The artist Billy Joel said turned him into a rock star: “A funny-looking guy like me”
Billy Joel is a hard artist to categorise. He doesn’t feel like a rock star; he doesn’t sound just like a pop star. Especially as a piano player, there’s no one genre stereotype for him to fit into to the point where even he felt lost at the start of it all – until another star paved the way.
Born and raised in The Bronx in 1949, Billy Joel had everything on his doorstep. The inspiration of New York surrounded him, but also, growing up as a teenager in the 1960s, he was witnessing counterculture unfold and music change first hand. He was the target audience, the perfect crowd for acts like The Beatles, Elvis Presley and the Everly Brothers. He was fully enamoured with the dawning rock and roll sound and its tight melodies but, he played piano, not guitar.
The start of his story as the ‘Piano Man’ was a reluctant one. His mother put him in lessons and he hated it for a long time. When rock and roll began to influence him, and became his dream, he still only played the piano. He tried his best to make it work, becoming a session musician and playing with several different bands that all failed to launch. But rock and roll was the realm of guitars. The artists he revered were all guitarists or frontmen; they weren’t trapped behind the keys. So Joel was unsure of where he stood, and the industry was too, as no one seemed to know what to do with him.
That was until 1970, when Elton John emerged. Across the bond, he’d really been going through the same thing. Somewhat in the London rock and roll scene but mostly caught in the strange in-between of that and the jazz world, John, too, wasn’t quite sure what he was doing, and the industry wasn’t sure what to do with him. But still, he made it work.

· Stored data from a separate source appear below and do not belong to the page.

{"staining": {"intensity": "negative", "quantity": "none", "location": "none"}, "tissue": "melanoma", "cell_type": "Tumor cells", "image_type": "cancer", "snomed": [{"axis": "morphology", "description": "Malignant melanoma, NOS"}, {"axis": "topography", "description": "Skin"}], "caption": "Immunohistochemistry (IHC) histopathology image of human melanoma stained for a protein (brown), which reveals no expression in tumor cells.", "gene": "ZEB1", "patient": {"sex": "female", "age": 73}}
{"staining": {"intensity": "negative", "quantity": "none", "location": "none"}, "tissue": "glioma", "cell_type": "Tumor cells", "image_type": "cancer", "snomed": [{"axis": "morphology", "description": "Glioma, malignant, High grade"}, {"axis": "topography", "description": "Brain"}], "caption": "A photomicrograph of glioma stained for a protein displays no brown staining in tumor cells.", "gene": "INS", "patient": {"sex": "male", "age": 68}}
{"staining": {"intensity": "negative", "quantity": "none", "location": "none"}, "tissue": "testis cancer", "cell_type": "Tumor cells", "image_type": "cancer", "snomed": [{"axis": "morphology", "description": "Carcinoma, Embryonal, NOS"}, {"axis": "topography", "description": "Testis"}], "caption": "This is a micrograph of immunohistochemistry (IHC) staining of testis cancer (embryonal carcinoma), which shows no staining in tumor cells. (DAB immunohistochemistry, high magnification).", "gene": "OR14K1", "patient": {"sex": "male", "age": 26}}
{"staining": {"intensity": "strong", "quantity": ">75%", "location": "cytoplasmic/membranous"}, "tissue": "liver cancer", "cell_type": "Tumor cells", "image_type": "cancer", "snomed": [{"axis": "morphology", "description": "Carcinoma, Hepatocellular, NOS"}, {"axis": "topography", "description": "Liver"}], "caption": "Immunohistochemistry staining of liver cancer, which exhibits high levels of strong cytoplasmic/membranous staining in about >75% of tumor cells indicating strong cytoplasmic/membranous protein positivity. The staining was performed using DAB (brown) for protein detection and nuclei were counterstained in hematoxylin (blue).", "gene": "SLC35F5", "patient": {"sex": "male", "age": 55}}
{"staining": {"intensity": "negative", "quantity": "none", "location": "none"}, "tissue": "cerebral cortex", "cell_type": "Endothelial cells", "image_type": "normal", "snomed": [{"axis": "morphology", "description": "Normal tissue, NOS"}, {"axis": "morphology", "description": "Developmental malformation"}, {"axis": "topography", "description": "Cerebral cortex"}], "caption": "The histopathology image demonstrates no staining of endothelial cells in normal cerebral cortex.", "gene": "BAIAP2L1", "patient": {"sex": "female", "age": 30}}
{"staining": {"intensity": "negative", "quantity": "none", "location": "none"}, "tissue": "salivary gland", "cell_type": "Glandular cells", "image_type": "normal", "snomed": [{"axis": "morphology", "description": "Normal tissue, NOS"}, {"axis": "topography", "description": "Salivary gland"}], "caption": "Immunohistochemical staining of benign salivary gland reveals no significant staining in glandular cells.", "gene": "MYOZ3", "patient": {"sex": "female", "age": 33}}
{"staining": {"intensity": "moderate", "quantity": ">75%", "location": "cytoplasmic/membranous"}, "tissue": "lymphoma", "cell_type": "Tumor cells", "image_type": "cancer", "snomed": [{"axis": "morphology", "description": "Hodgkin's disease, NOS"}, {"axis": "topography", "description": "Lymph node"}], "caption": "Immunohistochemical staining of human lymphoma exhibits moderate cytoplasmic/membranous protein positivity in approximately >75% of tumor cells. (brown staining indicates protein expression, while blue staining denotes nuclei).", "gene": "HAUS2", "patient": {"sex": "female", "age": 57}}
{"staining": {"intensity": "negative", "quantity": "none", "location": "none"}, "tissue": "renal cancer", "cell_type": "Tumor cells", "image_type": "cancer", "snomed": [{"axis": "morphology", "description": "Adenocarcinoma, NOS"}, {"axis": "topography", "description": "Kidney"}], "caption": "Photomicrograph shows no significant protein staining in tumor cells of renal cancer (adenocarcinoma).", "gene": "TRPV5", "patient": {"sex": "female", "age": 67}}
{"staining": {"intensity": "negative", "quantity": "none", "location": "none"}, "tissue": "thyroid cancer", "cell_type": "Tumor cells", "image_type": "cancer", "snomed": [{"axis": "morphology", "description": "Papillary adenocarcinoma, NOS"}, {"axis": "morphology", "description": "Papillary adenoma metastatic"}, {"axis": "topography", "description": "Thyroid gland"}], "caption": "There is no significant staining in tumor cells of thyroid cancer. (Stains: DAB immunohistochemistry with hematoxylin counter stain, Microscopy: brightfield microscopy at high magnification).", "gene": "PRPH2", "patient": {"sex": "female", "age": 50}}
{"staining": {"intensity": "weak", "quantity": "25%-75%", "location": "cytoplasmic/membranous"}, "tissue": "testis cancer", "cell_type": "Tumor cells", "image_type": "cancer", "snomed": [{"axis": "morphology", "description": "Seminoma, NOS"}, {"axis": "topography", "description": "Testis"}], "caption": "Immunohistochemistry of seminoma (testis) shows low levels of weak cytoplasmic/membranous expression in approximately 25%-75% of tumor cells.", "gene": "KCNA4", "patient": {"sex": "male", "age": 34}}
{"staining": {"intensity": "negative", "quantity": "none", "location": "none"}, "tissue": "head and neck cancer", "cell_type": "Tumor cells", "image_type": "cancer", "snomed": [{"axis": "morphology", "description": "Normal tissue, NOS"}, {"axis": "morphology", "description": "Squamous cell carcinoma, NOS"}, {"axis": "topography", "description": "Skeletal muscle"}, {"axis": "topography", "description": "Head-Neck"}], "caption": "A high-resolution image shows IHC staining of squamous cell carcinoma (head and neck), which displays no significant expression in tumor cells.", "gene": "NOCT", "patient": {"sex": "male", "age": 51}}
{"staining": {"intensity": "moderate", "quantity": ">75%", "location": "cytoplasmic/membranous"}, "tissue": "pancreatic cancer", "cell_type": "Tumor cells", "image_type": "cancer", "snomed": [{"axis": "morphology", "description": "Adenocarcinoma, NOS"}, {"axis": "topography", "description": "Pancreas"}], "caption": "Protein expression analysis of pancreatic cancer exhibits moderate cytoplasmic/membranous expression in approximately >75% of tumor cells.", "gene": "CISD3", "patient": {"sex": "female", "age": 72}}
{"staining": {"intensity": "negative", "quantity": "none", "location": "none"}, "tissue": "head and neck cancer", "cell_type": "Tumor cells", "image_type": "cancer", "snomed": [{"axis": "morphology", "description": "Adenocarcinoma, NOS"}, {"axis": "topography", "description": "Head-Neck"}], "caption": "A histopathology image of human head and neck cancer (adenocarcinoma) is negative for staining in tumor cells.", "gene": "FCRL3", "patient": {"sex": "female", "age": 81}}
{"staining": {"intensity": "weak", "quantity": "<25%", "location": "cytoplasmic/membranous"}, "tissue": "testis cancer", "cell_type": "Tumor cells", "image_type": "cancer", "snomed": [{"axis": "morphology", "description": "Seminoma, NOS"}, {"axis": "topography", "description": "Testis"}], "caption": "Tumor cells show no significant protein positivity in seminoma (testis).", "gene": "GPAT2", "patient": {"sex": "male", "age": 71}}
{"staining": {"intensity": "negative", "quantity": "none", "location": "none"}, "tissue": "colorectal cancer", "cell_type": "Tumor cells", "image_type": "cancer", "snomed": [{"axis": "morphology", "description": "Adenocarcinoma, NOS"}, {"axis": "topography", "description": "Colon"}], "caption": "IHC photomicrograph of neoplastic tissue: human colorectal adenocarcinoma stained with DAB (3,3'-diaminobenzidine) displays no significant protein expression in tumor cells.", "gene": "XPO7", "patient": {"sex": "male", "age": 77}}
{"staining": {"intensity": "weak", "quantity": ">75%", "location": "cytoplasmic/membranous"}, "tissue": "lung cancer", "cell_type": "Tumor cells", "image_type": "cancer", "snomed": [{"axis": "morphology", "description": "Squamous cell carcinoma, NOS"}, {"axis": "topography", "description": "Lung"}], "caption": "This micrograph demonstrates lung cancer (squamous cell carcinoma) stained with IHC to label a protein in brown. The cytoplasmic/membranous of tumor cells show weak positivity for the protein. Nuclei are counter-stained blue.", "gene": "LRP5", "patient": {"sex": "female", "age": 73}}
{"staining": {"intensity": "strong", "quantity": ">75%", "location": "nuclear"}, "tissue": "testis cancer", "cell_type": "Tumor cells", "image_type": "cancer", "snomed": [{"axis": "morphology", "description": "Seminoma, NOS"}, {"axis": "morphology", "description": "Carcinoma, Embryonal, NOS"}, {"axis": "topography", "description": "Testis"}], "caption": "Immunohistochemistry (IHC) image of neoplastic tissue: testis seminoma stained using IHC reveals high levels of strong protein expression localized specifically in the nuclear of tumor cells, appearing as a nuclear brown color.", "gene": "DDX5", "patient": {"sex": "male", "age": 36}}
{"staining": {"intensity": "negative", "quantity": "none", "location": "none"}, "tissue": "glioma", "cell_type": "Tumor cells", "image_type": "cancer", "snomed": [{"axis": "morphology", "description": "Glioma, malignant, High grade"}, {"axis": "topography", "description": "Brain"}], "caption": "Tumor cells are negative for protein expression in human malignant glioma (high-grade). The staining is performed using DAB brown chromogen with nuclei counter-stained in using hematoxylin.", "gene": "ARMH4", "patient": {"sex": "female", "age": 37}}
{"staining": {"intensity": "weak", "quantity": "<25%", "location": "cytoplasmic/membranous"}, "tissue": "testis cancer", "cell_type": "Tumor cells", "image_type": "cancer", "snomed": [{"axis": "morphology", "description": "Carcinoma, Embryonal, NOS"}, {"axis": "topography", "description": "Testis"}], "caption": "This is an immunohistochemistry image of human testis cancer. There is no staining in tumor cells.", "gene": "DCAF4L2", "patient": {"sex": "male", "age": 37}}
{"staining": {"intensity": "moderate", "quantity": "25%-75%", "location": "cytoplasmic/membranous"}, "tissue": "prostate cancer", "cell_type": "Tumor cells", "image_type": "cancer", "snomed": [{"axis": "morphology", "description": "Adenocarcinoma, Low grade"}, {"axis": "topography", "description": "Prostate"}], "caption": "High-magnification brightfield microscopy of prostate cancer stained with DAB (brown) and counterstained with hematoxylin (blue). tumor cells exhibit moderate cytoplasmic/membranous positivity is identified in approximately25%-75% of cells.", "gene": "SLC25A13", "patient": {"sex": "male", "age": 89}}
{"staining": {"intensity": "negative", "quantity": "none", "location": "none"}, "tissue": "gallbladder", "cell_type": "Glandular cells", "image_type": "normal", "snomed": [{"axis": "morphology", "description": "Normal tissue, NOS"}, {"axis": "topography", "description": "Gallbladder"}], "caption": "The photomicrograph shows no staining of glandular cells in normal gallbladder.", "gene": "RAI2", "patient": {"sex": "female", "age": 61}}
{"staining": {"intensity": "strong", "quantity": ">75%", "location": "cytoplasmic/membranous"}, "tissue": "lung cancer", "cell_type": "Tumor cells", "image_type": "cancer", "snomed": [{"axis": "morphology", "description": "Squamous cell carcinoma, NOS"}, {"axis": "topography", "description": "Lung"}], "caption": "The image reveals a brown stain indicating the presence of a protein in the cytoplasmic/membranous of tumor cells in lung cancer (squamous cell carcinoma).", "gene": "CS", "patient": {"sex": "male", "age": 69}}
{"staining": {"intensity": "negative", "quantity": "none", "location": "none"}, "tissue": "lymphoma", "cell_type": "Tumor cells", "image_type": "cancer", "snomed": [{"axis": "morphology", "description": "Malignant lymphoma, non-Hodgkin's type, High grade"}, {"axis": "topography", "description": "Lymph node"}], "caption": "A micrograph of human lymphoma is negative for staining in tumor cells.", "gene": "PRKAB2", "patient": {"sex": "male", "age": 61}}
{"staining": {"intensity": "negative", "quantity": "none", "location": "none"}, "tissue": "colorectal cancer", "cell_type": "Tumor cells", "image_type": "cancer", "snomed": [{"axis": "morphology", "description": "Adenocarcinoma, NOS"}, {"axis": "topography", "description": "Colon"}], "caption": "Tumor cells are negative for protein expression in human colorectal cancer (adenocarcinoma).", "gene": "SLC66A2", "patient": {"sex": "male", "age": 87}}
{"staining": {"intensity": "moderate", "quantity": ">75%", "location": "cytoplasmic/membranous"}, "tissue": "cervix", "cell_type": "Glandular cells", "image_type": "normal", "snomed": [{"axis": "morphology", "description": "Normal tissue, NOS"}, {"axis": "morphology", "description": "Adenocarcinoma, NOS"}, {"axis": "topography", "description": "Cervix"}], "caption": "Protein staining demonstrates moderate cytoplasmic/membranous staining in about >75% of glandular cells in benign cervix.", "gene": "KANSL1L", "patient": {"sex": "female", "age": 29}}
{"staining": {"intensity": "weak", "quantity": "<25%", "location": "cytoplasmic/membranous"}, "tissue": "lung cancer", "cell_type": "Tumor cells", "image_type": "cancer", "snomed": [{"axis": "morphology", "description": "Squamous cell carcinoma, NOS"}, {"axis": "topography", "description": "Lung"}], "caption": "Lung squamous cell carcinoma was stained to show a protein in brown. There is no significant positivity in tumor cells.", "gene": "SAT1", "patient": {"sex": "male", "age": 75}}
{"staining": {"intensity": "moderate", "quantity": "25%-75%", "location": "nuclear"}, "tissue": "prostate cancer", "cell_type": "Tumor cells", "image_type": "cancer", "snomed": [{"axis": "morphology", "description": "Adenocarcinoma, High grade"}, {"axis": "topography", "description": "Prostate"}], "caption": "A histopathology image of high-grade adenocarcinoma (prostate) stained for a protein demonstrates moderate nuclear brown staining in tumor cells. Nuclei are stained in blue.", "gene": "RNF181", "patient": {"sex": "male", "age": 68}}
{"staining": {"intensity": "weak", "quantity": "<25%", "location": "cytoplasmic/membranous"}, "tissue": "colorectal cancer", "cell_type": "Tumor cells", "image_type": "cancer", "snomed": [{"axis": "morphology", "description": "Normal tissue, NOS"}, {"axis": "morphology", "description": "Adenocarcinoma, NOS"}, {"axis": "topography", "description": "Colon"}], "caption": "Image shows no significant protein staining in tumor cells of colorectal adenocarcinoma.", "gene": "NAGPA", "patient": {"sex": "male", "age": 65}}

As he kicked down the doors to the music world in the early 1970s, setting out on a golden run of hit albums and establishing himself as not just a name to note but a true star, John was proving that you could do all that on piano. Back in the States, Joel was paying attention.
“When Elton was in his first band, Bluesology, he never thought he could be a rock star. Same as me,” Joel said. It wasn’t even just about being a piano player, it was about looking and sounding different to the typical image of a star. He continued, “I didn’t look like Mick Jagger or Paul McCartney or Jim Morrison,” but said, “Elton gave a funny-looking guy like me — and so many others — an opportunity to be a singer-songwriter.”
They’re two artists that defied the odds, not only when it comes to putting piano tunes in the charts, but as two unlikely musical icons. In Joel’s eyes, they’re two outsiders who essentially pulled off a coup, embedding themselves amongst the elites despite forever being the awkward kids. “Sure, we thought we’d be piano players for big rock bands, but funnily enough, he ended up with big, silly glasses and crazy outfits, and I ended up with my dopey stage behavior, both of us rock stars,” he said, adding fondly of their friendship now, “To this day we laugh about that.”